事業会社に行くと、良いプロダクトやサービスを作っていることで商品ありきになってしまうこともあると思っています。もちろん、インサイトベースで商品開発からプロモーションまで実施するような企業もありますが、組織の役割や構造の問題もあってニュートラルでいるのが難しい場合もあると感じています。そのため、ニュートラルにインサイトをもとに物言える支援会社が自分には合っていると感じています。
また、世の中の変化に合わせて新しい価値観を取り入れやすいため、変化に適応しやすいのも支援会社のメリットだと思っています。
マーケティングのど真ん中を身に付けよう
MZ:現在はマーケターキャリア協会のメンターとしても活動されていますが、メンティーの方からはどういった相談が多いですか。
菅:運用型広告の現場特有の悩みや、今の仕事にどういったスキルを足していったらいいのかといった、ややHow寄りの相談が多いですね。

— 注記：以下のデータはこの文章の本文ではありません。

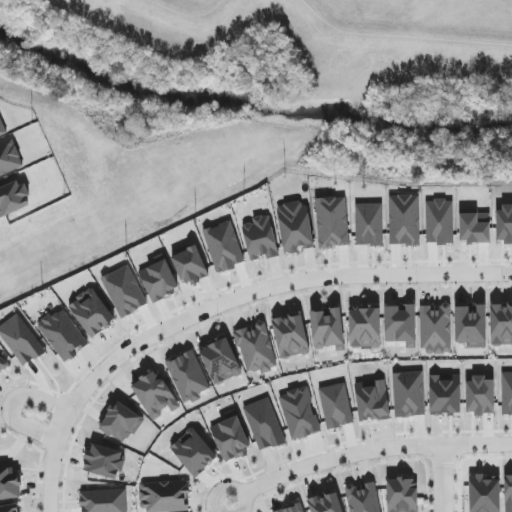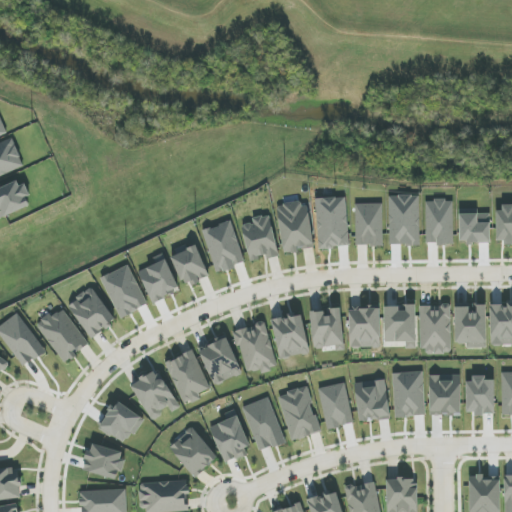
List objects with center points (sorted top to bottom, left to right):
building: (2, 128)
building: (404, 220)
building: (332, 222)
building: (440, 222)
building: (504, 223)
building: (369, 225)
building: (295, 227)
building: (260, 238)
building: (224, 247)
building: (190, 265)
building: (159, 279)
road: (222, 304)
building: (91, 313)
building: (401, 325)
building: (501, 325)
building: (471, 326)
building: (365, 328)
building: (327, 329)
building: (436, 329)
building: (62, 335)
building: (291, 337)
building: (21, 340)
building: (256, 348)
building: (220, 361)
building: (2, 364)
building: (187, 377)
building: (507, 393)
building: (409, 394)
building: (154, 395)
building: (445, 395)
building: (480, 396)
building: (372, 401)
road: (12, 406)
building: (336, 406)
building: (299, 414)
building: (264, 424)
building: (230, 437)
road: (374, 450)
building: (193, 452)
building: (104, 462)
road: (443, 479)
building: (10, 484)
road: (229, 486)
building: (508, 493)
building: (402, 494)
building: (484, 494)
building: (164, 496)
building: (363, 498)
building: (104, 500)
building: (325, 503)
building: (9, 508)
building: (293, 509)
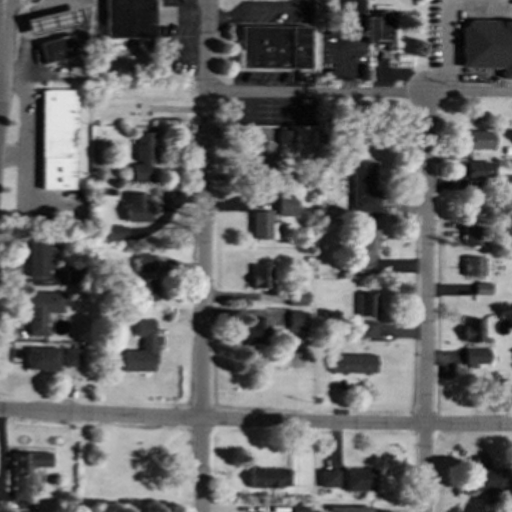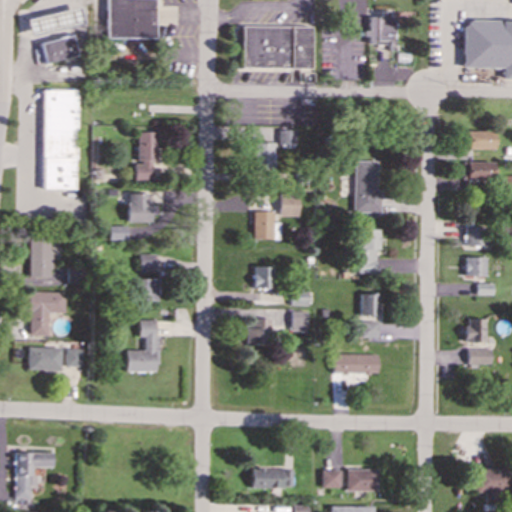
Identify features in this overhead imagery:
road: (4, 7)
building: (128, 18)
building: (128, 18)
building: (52, 21)
building: (52, 21)
road: (445, 21)
building: (380, 29)
building: (487, 44)
building: (487, 45)
building: (273, 46)
building: (274, 46)
building: (55, 48)
building: (56, 48)
road: (20, 80)
road: (358, 93)
building: (283, 136)
building: (283, 137)
road: (28, 138)
building: (477, 138)
building: (57, 139)
building: (57, 139)
building: (478, 139)
building: (261, 155)
building: (143, 156)
building: (261, 156)
building: (143, 157)
building: (475, 170)
building: (475, 171)
building: (505, 184)
building: (505, 184)
building: (362, 186)
building: (362, 187)
building: (285, 204)
building: (286, 204)
building: (137, 207)
building: (137, 208)
building: (262, 225)
building: (262, 225)
building: (115, 232)
building: (116, 232)
building: (471, 235)
building: (472, 235)
building: (364, 249)
building: (364, 249)
building: (37, 255)
building: (37, 256)
road: (204, 256)
building: (472, 265)
building: (472, 265)
building: (73, 274)
building: (74, 274)
building: (259, 276)
building: (260, 276)
building: (481, 288)
building: (481, 288)
building: (143, 289)
building: (143, 289)
building: (295, 296)
building: (296, 296)
road: (425, 302)
building: (364, 303)
building: (365, 304)
building: (40, 309)
building: (40, 310)
building: (295, 320)
building: (296, 320)
building: (364, 328)
building: (364, 328)
building: (471, 329)
building: (471, 330)
building: (255, 331)
building: (255, 331)
building: (141, 348)
building: (141, 348)
building: (474, 353)
building: (475, 354)
building: (70, 356)
building: (40, 357)
building: (70, 357)
building: (41, 358)
building: (351, 362)
building: (351, 363)
road: (255, 421)
road: (91, 464)
building: (24, 470)
building: (25, 471)
building: (268, 477)
building: (268, 477)
building: (327, 477)
building: (327, 478)
building: (357, 479)
building: (358, 479)
building: (487, 479)
building: (488, 480)
building: (296, 508)
building: (296, 508)
building: (348, 508)
building: (348, 508)
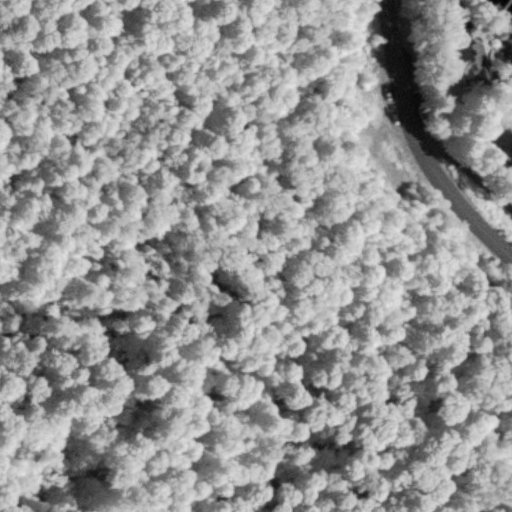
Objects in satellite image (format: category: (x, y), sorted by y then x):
building: (469, 63)
road: (420, 140)
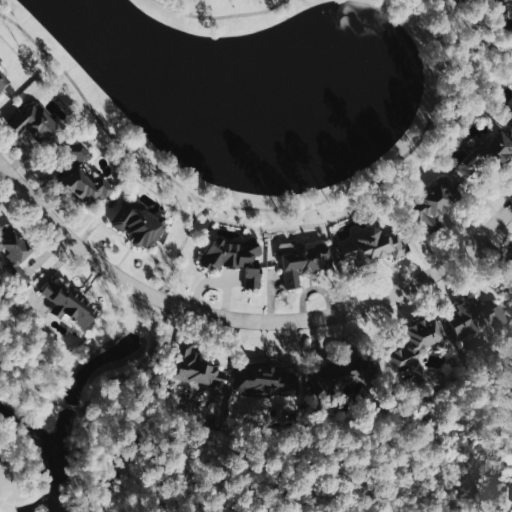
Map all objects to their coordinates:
building: (501, 3)
road: (245, 13)
road: (471, 49)
building: (3, 77)
building: (36, 126)
building: (486, 155)
building: (87, 176)
road: (192, 203)
building: (435, 205)
building: (140, 224)
building: (13, 244)
building: (374, 246)
building: (17, 256)
building: (237, 257)
building: (307, 263)
building: (67, 302)
building: (70, 302)
road: (166, 314)
building: (477, 317)
road: (245, 319)
building: (419, 347)
building: (194, 365)
building: (198, 367)
building: (348, 376)
building: (267, 378)
road: (23, 379)
building: (266, 379)
road: (77, 407)
park: (22, 469)
road: (290, 486)
road: (165, 498)
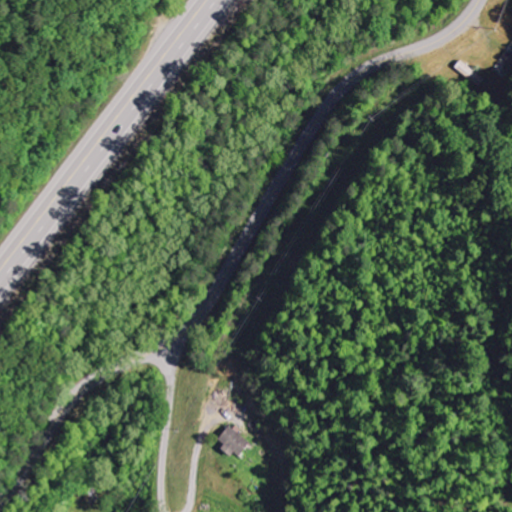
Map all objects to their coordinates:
road: (103, 134)
road: (240, 249)
road: (135, 437)
building: (231, 442)
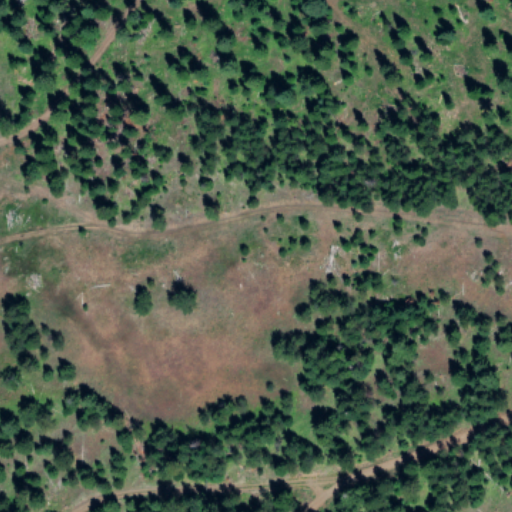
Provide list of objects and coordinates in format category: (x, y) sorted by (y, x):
road: (123, 146)
road: (291, 266)
road: (403, 449)
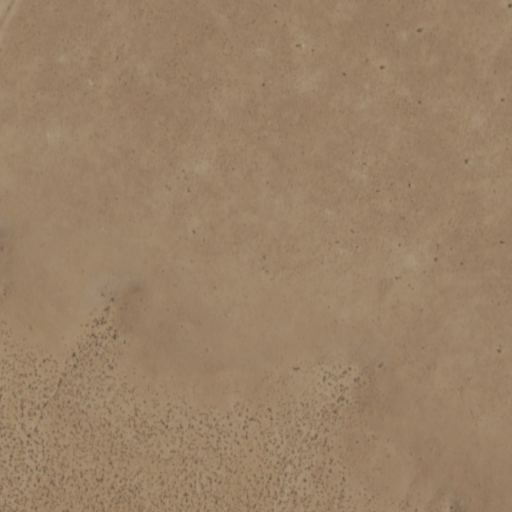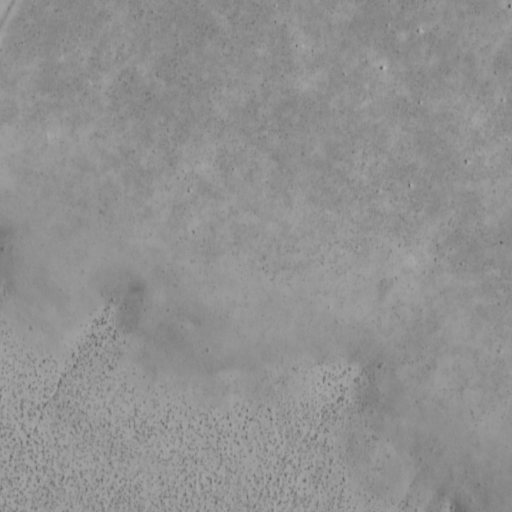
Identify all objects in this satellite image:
road: (3, 6)
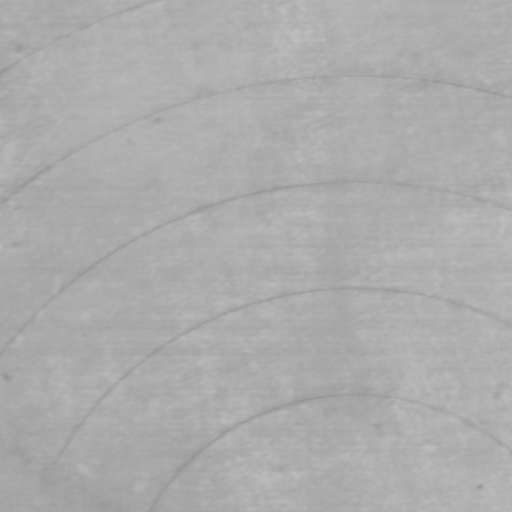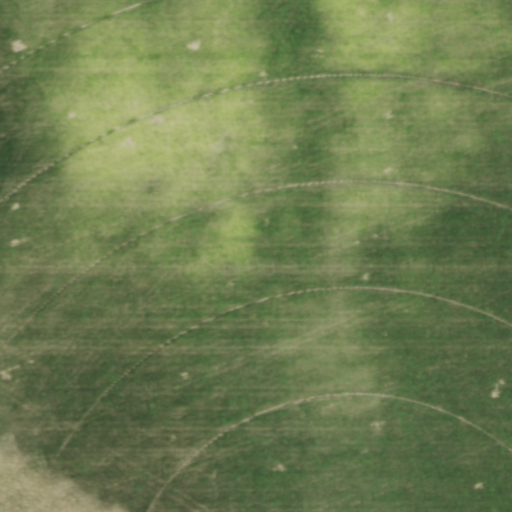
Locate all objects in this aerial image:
crop: (256, 256)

MZ:それに対して、菅さんはどのようなアドバイスを?
まず、マーケティングとは何かを知ることから一緒に取り組んでいます。いくつかの論文や本を読んでもらい、マーケティングは人のインサイトを見つけて市場を創造することであることを理解してもらい、その先に各施策があるということをお話ししています。
もちろん、広告運用のスキルを身に付けてスペシャリストになる道もあると思いますが、自分が市場に価値を創造して提案できる仕事をしているんだと実感できるほうが、マーケティングの仕事がもっとおもしろく感じられるはずです。
企業の現場ニーズからすれば、運用スキルを持っている人が増えたほうがハッピーかもしれません。ただ、そういったスキルを持つ人がマーケティングのど真ん中と言える考え方を身に付けられるキャリアパスや気づきを与えないといけないと思っています。
MZ:では、最後にキャリアに悩むマーケターにアドバイスをお願いします。
菅:自分が見えていない領域を知ろうとする努力を積極的に行うことをおすすめします。キャリアって今持っているものに連続したスキルを足そうとしがちですが、1回捨ててみてもいいと思うんです。使わなくなってもなくなりはしないので。
BICPを立ち上げたときも、デジタル出身だったこともあって、デジタル周りの相談がほとんどだったんです。でも、もっと戦略のところから入っていきたいと考えていたので、マーケティング戦略の入り口からサポートできるように、スキルや経験の舵を切りました。結果として、HowではなくWhyを大事にしたマーケティング支援ができるようになりました。そういった過去のスキルを捨てたキャリアの選択も一つだと思います。